▶ TASK DESCRIPTION
Copy every line of the items below without changes, keeping the original order and line breaks.
(DATA PROVIDED)
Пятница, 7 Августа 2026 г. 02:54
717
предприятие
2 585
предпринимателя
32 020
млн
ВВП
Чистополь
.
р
(End DATA PROVIDED)
▶ RESULT OF THE EXERCISE
Пятница, 7 Августа 2026 г. 02:54
717
предприятие
2 585
предпринимателя
32 020
млн
ВВП
Чистополь
.
р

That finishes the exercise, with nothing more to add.